Ways To Decorate Chocolate Cake
Endless ideas exist for decorating a chocolate cake, but here are a few fun suggestions:
- Create colorful icing in your team colors and pipe it across the top—perfect for a bake sale or team event!
- Add colorful sprinkles and candies (check for naturally colored options).
- Chocolate curls for a festive touch.
- Utilize edible flowers when in season for a low-calorie decoration.
- Top the cake with fresh berries or even crushed freeze-dried berries for an attractive pop of color.
- Crush chocolate wafer cookies and sprinkle them around the edges of the cake.
Variations To Try
- Make it Dairy-Free: Use plant-based milk for the batter and opt for a different frosting like our 7-Minute Maple Frosting.
- Make it Gluten-Free: Swap in a high-quality 1:1 gluten-free flour blend, like King Arthur Measure-for-Measure.
- Peppermint Chocolate Cake: Incorporate 2 teaspoons of peppermint extract and decorate with crushed candy canes or Mint Junior Mints.
- Use Pumpkin Instead of Applesauce: Replace applesauce with pumpkin puree and enhance the flavor with pumpkin spice and fall-themed sprinkles.
FAQs for This Recipe
Absolutely! Use cupcake liners in your muffin tin and fill them almost to the brim. Bake for about 15 minutes, checking for doneness.

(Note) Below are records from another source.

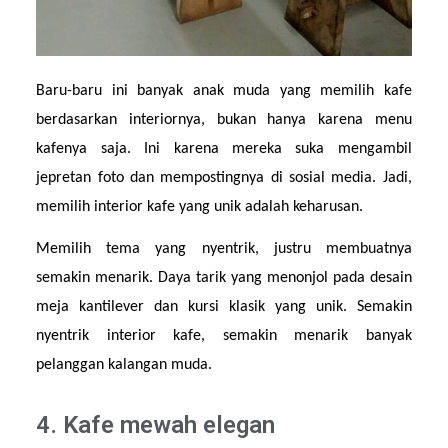
Baru-baru ini banyak anak muda yang memilih kafe 
berdasarkan interiornya, bukan hanya karena menu 
kafenya saja. Ini karena mereka suka mengambil 
jepretan foto dan mempostingnya di sosial media. Jadi, 
memilih interior kafe yang unik adalah keharusan.
Memilih tema yang nyentrik, justru membuatnya 
semakin menarik. Daya tarik yang menonjol pada desain 
meja kantilever dan kursi klasik yang unik. Semakin 
nyentrik interior kafe, semakin menarik banyak 
pelanggan kalangan muda.
4. Kafe mewah elegan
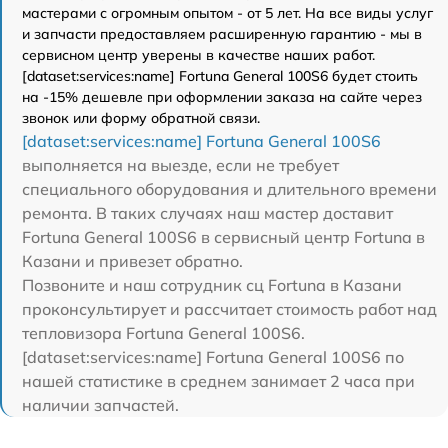
мастерами с огромным опытом - от 5 лет. На все виды услуг
и запчасти предоставляем расширенную гарантию - мы в
сервисном центр уверены в качестве наших работ.
[dataset:services:name] Fortuna General 100S6 будет стоить
на -15% дешевле при оформлении заказа на сайте через
звонок или форму обратной связи.
[dataset:services:name] Fortuna General 100S6
выполняется на выезде, если не требует
специального оборудования и длительного времени
ремонта. В таких случаях наш мастер доставит
Fortuna General 100S6 в сервисный центр Fortuna в
Казани и привезет обратно.
Позвоните и наш сотрудник сц Fortuna в Казани
проконсультирует и рассчитает стоимость работ над
тепловизора Fortuna General 100S6.
[dataset:services:name] Fortuna General 100S6 по
нашей статистике в среднем занимает 2 часа при
наличии запчастей.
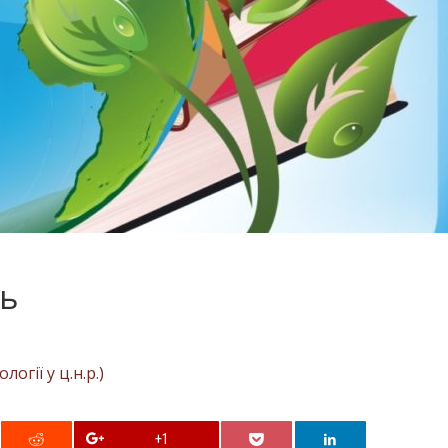
нь
огії у ц.н.р.)
+1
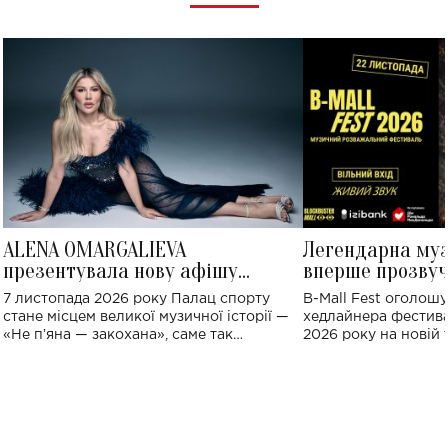
ALENA OMARGALIEVA
Легендарна му
презентувала нову афішу
вперше прозвуч
великого концерту в Палаці
Україні: де від
7 листопада 2026 року Палац спорту
B-Mall Fest оголош
спорту
стане місцем великої музичної історії —
хедлайнера фестива
«Не пʼяна — закохана», саме так
2026 року на новій т
символічно названо майбутній концерт
stage відбудеться у
ALENA OMARGALIEVA.
ENIGMA VOICES' OR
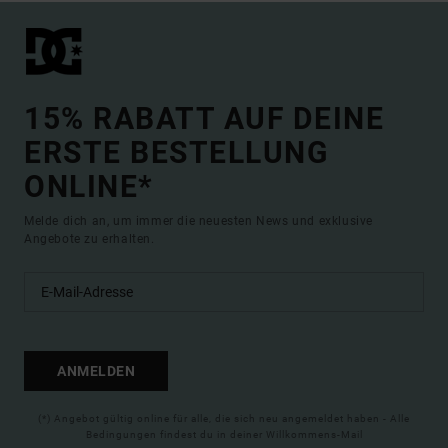
15% RABATT AUF DEINE
ERSTE BESTELLUNG
ONLINE*
Melde dich an, um immer die neuesten News und exklusive
Angebote zu erhalten.
ANMELDEN
(*) Angebot gültig online für alle, die sich neu angemeldet haben - Alle
Bedingungen findest du in deiner Willkommens-Mail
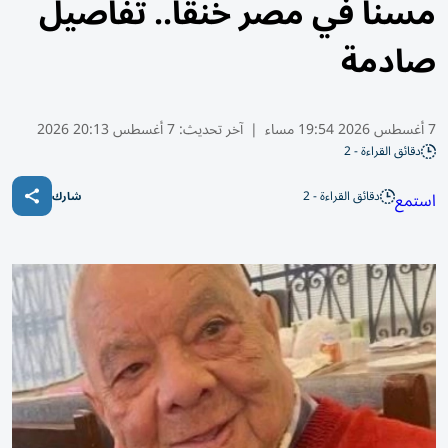
مسناً في مصر خنقاً.. تفاصيل
صادمة
7 أغسطس 2026 19:54 مساء
|
آخر تحديث:
7 أغسطس 20:13 2026
دقائق القراءة - 2
دقائق القراءة - 2
استمع
شارك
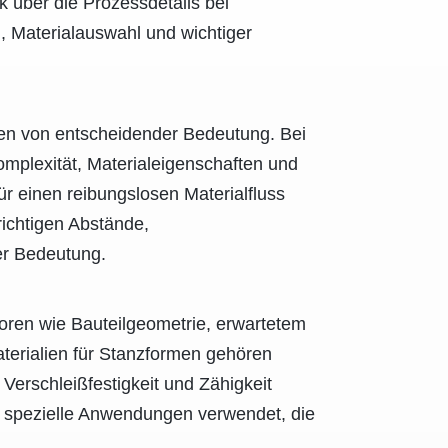
ck über die Prozessdetails bei
 Materialauswahl und wichtiger
men von entscheidender Bedeutung. Bei
omplexität, Materialeigenschaften und
r einen reibungslosen Materialfluss
richtigen Abstände,
er Bedeutung.
toren wie Bauteilgeometrie, erwartetem
erialien für Stanzformen gehören
Verschleißfestigkeit und Zähigkeit
r spezielle Anwendungen verwendet, die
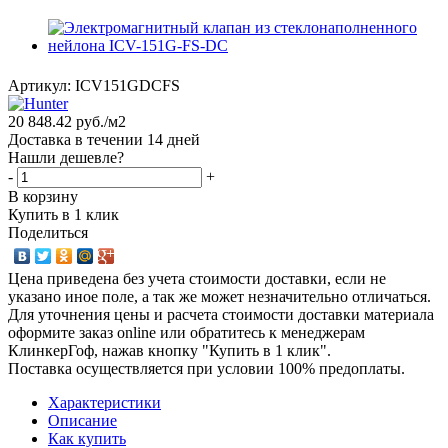
Артикул:
ICV151GDCFS
20 848.42
руб.
/м2
Доставка в течении 14 дней
Нашли дешевле?
-
+
В корзину
Купить в 1 клик
Поделиться
Цена приведена без учета стоимости доставки, если не
указано иное поле, а так же может незначительно отличаться.
Для уточнения цены и расчета стоимости доставки материала
оформите заказ online или обратитесь к менеджерам
КлинкерГоф, нажав кнопку "Купить в 1 клик".
Поставка осуществляется при условии 100% предоплаты.
Характеристики
Описание
Как купить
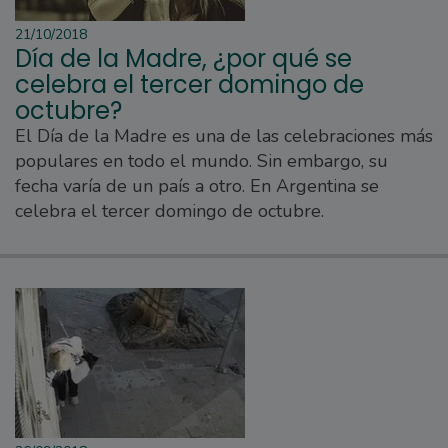
21/10/2018
Día de la Madre, ¿por qué se
celebra el tercer domingo de
octubre?
El Día de la Madre es una de las celebraciones más
populares en todo el mundo. Sin embargo, su
fecha varía de un país a otro. En Argentina se
celebra el tercer domingo de octubre.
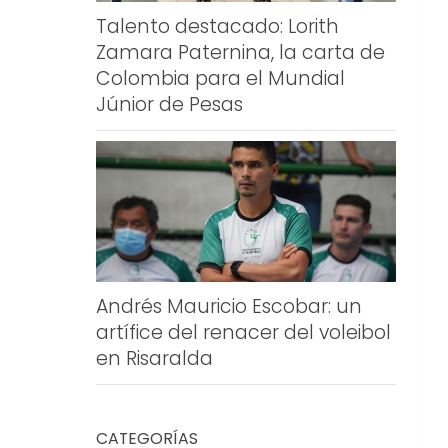
Talento destacado: Lorith
Zamara Paternina, la carta de
Colombia para el Mundial
Júnior de Pesas
Andrés Mauricio Escobar: un
artífice del renacer del voleibol
en Risaralda
CATEGORÍAS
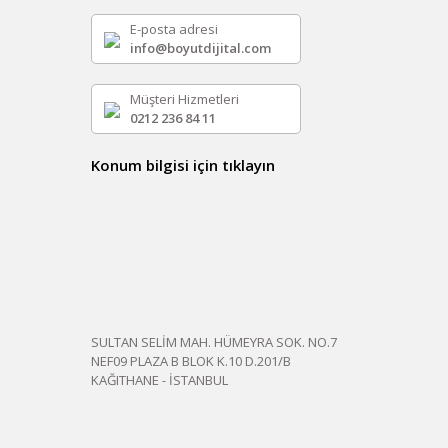
E-posta adresi
info@boyutdijital.com
Müşteri Hizmetleri
0212 236 84 11
Konum bilgisi için tıklayın
SULTAN SELİM MAH. HÜMEYRA SOK. NO.7
NEF09 PLAZA B BLOK K.10 D.201/B
KAĞITHANE - İSTANBUL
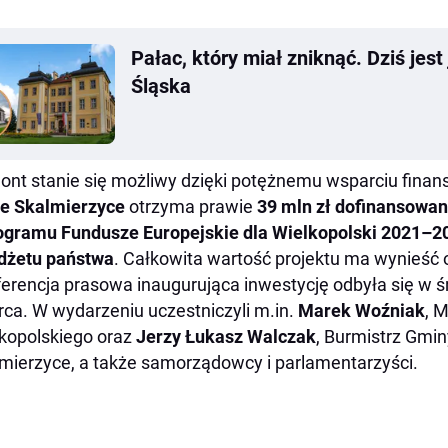
Pałac, który miał zniknąć. Dziś jest
Śląska
nt stanie się możliwy dzięki potężnemu wsparciu fin
e Skalmierzyce
otrzyma prawie
39 mln zł dofinansowan
ogramu Fundusze Europejskie dla Wielkopolski 2021–2
dżetu państwa
. Całkowita wartość projektu ma wynieść
erencja prasowa inaugurująca inwestycję odbyła się w 
ca. W wydarzeniu uczestniczyli m.in.
Marek Woźniak
, 
kopolskiego oraz
Jerzy Łukasz Walczak
, Burmistrz Gmi
mierzyce, a także samorządowcy i parlamentarzyści.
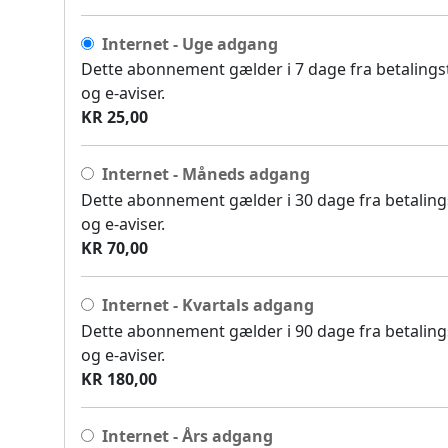
Internet - Uge adgang
Dette abonnement gælder i 7 dage fra betalingsti
og e-aviser.
KR 25,00
Internet - Måneds adgang
Dette abonnement gælder i 30 dage fra betalingst
og e-aviser.
KR 70,00
Internet - Kvartals adgang
Dette abonnement gælder i 90 dage fra betalingst
og e-aviser.
KR 180,00
Internet - Års adgang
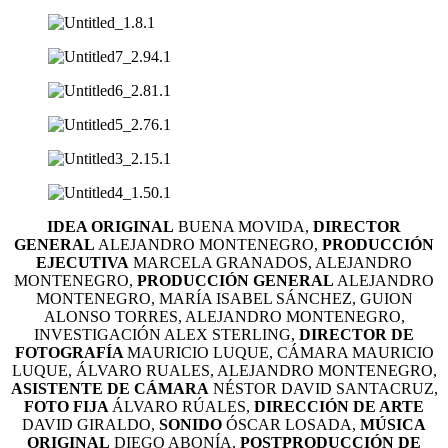
IDEA ORIGINAL
BUENA MOVIDA,
DIRECTOR
GENERAL
ALEJANDRO MONTENEGRO,
PRODUCCIÓN
EJECUTIVA
MARCELA GRANADOS, ALEJANDRO
MONTENEGRO,
PRODUCCIÓN GENERAL
ALEJANDRO
MONTENEGRO, MARÍA ISABEL SÁNCHEZ,
GUION
ALONSO TORRES, ALEJANDRO MONTENEGRO,
INVESTIGACIÓN
ALEX STERLING,
DIRECTOR DE
FOTOGRAFÍA
MAURICIO LUQUE,
CÁMARA
MAURICIO
LUQUE, ÁLVARO RUALES, ALEJANDRO MONTENEGRO,
ASISTENTE DE CÁMARA
NÉSTOR DAVID SANTACRUZ,
FOTO FIJA
ÁLVARO RÚALES,
DIRECCIÓN DE ARTE
DAVID GIRALDO,
SONIDO
ÓSCAR LOSADA,
MÚSICA
ORIGINAL
DIEGO ABONÍA,
POSTPRODUCCIÓN DE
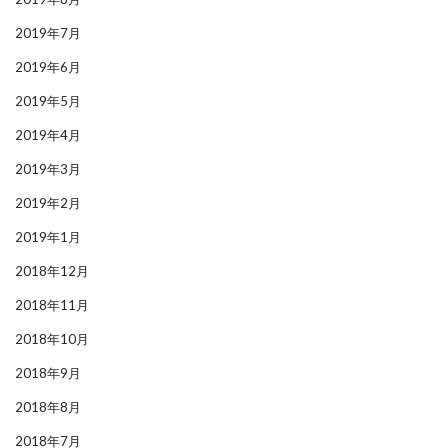
2019年7月
2019年6月
2019年5月
2019年4月
2019年3月
2019年2月
2019年1月
2018年12月
2018年11月
2018年10月
2018年9月
2018年8月
2018年7月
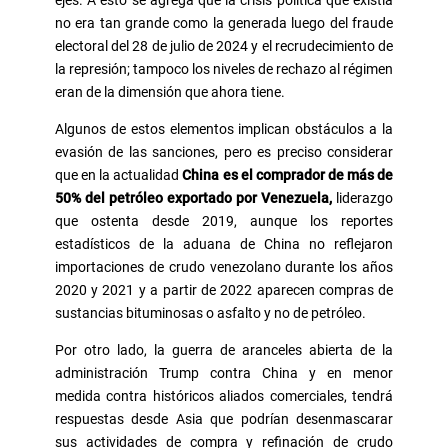
ejes. A esto se agrega que la crisis política que existía
no era tan grande como la generada luego del fraude
electoral del 28 de julio de 2024 y el recrudecimiento de
la represión; tampoco los niveles de rechazo al régimen
eran de la dimensión que ahora tiene.
Algunos de estos elementos implican obstáculos a la
evasión de las sanciones, pero es preciso considerar
que en la actualidad
China es el comprador de más de
50% del petróleo exportado por Venezuela,
liderazgo
que ostenta desde 2019, aunque los reportes
estadísticos de la aduana de China no reflejaron
importaciones de crudo venezolano durante los años
2020 y 2021 y a partir de 2022 aparecen compras de
sustancias bituminosas o asfalto y no de petróleo.
Por otro lado, la guerra de aranceles abierta de la
administración Trump contra China y en menor
medida contra históricos aliados comerciales, tendrá
respuestas desde Asia que podrían desenmascarar
sus actividades de compra y refinación de crudo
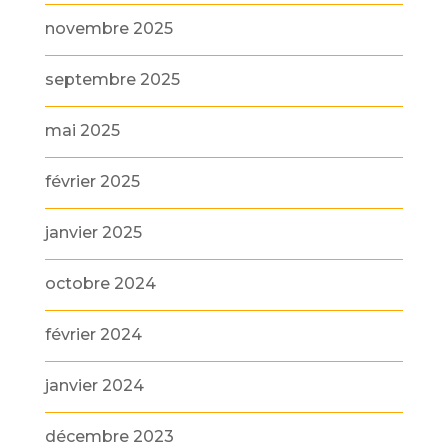
novembre 2025
septembre 2025
mai 2025
février 2025
janvier 2025
octobre 2024
février 2024
janvier 2024
décembre 2023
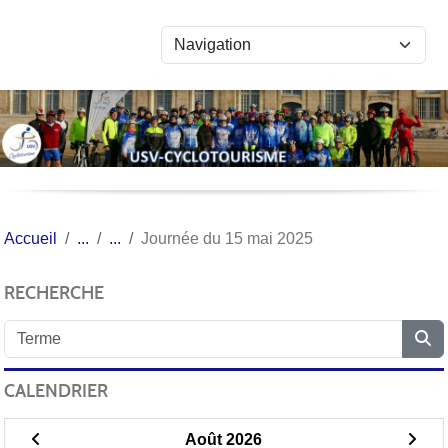
Panneau de gestion des cookies
Accueil
Journée du 15 mai 2025
RECHERCHE
CALENDRIER
Août 2026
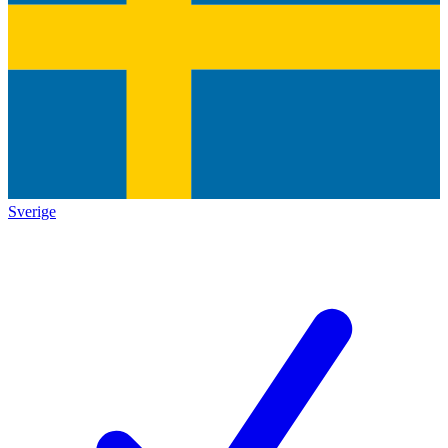
Sverige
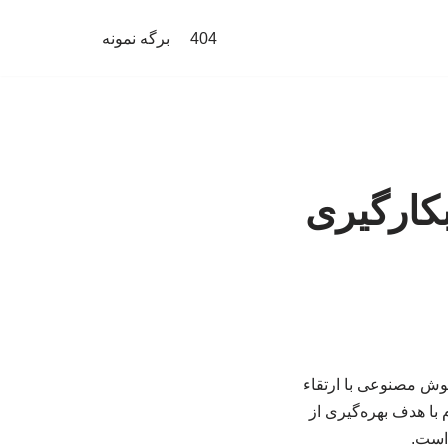
404
برگه نمونه
کارگیری
هوش مصنوعی با ارتقاء
با هدف بهره‌گیری از
است.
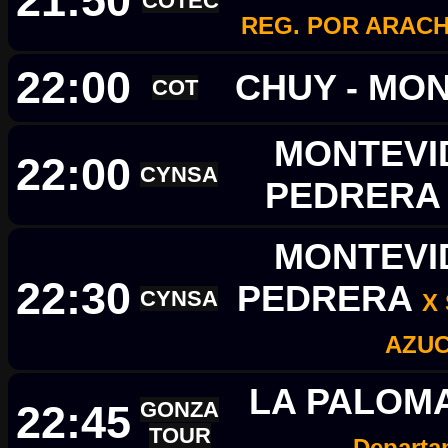
21:50
COTEC
REG. POR ARACH
22:00
CHUY - MO
COT
MONTEVID
22:00
CYNSA
PEDRER
MONTEVID
22:30
PEDRERA
CYNSA
X
AZU
LA PALOMA
22:45
GONZA
TOUR
Departa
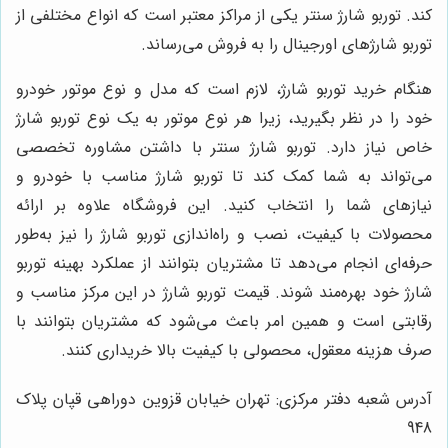
کند. توربو شارژ سنتر یکی از مراکز معتبر است که انواع مختلفی از
توربو شارژهای اورجینال را به فروش می‌رساند.
هنگام خرید توربو شارژ، لازم است که مدل و نوع موتور خودرو
خود را در نظر بگیرید، زیرا هر نوع موتور به یک نوع توربو شارژ
خاص نیاز دارد. توربو شارژ سنتر با داشتن مشاوره تخصصی
می‌تواند به شما کمک کند تا توربو شارژ مناسب با خودرو و
نیازهای شما را انتخاب کنید. این فروشگاه علاوه بر ارائه
محصولات با کیفیت، نصب و راه‌اندازی توربو شارژ را نیز به‌طور
حرفه‌ای انجام می‌دهد تا مشتریان بتوانند از عملکرد بهینه توربو
شارژ خود بهره‌مند شوند. قیمت توربو شارژ در این مرکز مناسب و
رقابتی است و همین امر باعث می‌شود که مشتریان بتوانند با
صرف هزینه معقول، محصولی با کیفیت بالا خریداری کنند.
آدرس شعبه دفتر مرکزی: تهران خیابان قزوین دوراهی قپان پلاک
948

Can I bake it as a layer cake?
Yes, you can! However, you may need to double the frosting recipe or use a different one for optimal coverage.
How do I store leftover cake?
Store any leftovers in an airtight container at room temperature for up to 2 days or in the refrigerator for up to a week.
Can I adjust the sweetness?
Yes! Feel free to reduce sugar based on your preference. Consider adjusting other ingredients slightly if you modify the sugar content.
What type of chocolate should I use?
Use high-quality dark chocolate chips for the best flavor. Look for brands like Guittard or Ghirardelli.